When 12-year-old Dylan Aristy Mota was diagnosed with lupus, the idea of a sleepaway camp felt out of reach. Instead, Dylan found himself laughing on a high-ropes course at an upstate New York camp, lifted into the air by fellow campers and reassured that physicians would be on site to manage his care. “It’s really fun,” he said, grateful he could take part in a childhood rite while feeling safe about his health.
Special challenges for children
Autoimmune diseases such as lupus, myositis and some forms of arthritis occur when the immune system attacks the body. Although these conditions are less common in children than adults (with the exception of type 1 diabetes), they can appear in childhood and sometimes behave differently than in adults.
"People often ask, 'Can kids have arthritis? Can kids have lupus?'" said Dr. Natalia Vasquez-Canizares, a pediatric rheumatologist at Children’s Hospital at Montefiore. Montefiore partnered with Frost Valley YMCA to allow medically complex children to attend a traditional sleepaway camp while maintaining strict medication schedules and supervision.
The earlier an autoimmune disease begins, especially before puberty, the more likely it is to present with severe symptoms. Genetic factors tend to play a larger role in childhood-onset disease, said Dr. Laura Lewandowski of the National Institutes of Health, who helps lead international research into the genetics of juvenile lupus. Symptoms in young children can be subtle: instead of saying a joint hurts, a child may limp or even revert to crawling.
Treating children raises distinct concerns. Medications that control autoimmune inflammation do so by suppressing a developing immune system, which can increase infection risk and potentially affect bone growth and long-term skeletal health. Families and clinicians must balance controlling disease activity with protecting a child’s growth and immune development.
Research offering hope
Researchers are pursuing new approaches that could change the course of childhood autoimmune disease. Seattle Children’s Hospital recently launched the first pediatric clinical trial of CAR-T therapy for lupus. In this approach, doctors reprogram a patient’s own T cells to target and eliminate B cells that drive autoimmune activity. Adult trials in lupus and other autoimmune diseases have produced encouraging early results, including prolonged, drug-free remissions for some participants.
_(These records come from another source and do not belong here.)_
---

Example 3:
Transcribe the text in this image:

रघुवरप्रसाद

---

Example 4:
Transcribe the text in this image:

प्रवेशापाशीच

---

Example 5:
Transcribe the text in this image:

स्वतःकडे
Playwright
Scientists are also addressing rare but serious effects of maternal autoimmune disease on fetuses. Certain antibodies associated with lupus and Sjögren’s syndrome can cross the placenta during a critical window of fetal cardiac development and cause congenital heart block, which may require a lifelong pacemaker if the baby survives. Dr. Jill Buyon at NYU Langone Health and colleagues, including Dr. Philip Carlucci, are testing whether a medication used for another autoimmune condition can better protect high-risk fetuses. Case reports — such as a mother who received an experimental regimen and later delivered a healthy infant after prior pregnancies affected by antibody-related heart damage — are promising but not definitive. NIH-funded clinical trials are planned to evaluate safety and effectiveness in more pregnancies.
Helping children be children
Back at camp, the goal is simple but powerful: give children a measure of normalcy. Eleven-year-old Ethan Blanchfield-Killeen, who has juvenile idiopathic arthritis, described how camp lets him forget his condition for a while. "I do kind of get to forget about it," he said. One day a doctor checked his hands; the next he was sprinting across the lawn, covered in paint from a fierce game of paint tag.
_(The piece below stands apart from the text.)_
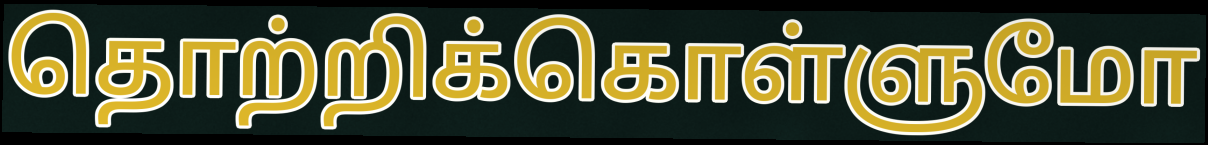
தொற்றிக்கொள்ளுமோ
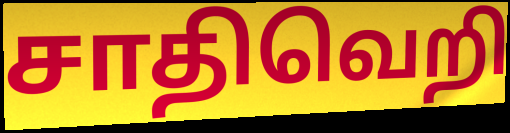
சாதிவெறி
For clinicians like Dr. Vasquez-Canizares, seeing patients outside the clinic underscores the importance of treating the whole child, not just the disease. "Just seeing them in a different perspective almost brings tears to my eyes," she said.
While challenges remain — from diagnosing subtle symptoms in young children to safely tailoring treatments that do not impair development — new clinical trials and supervised programs that restore normal childhood experiences are providing families with both practical support and hope for better long-term outcomes.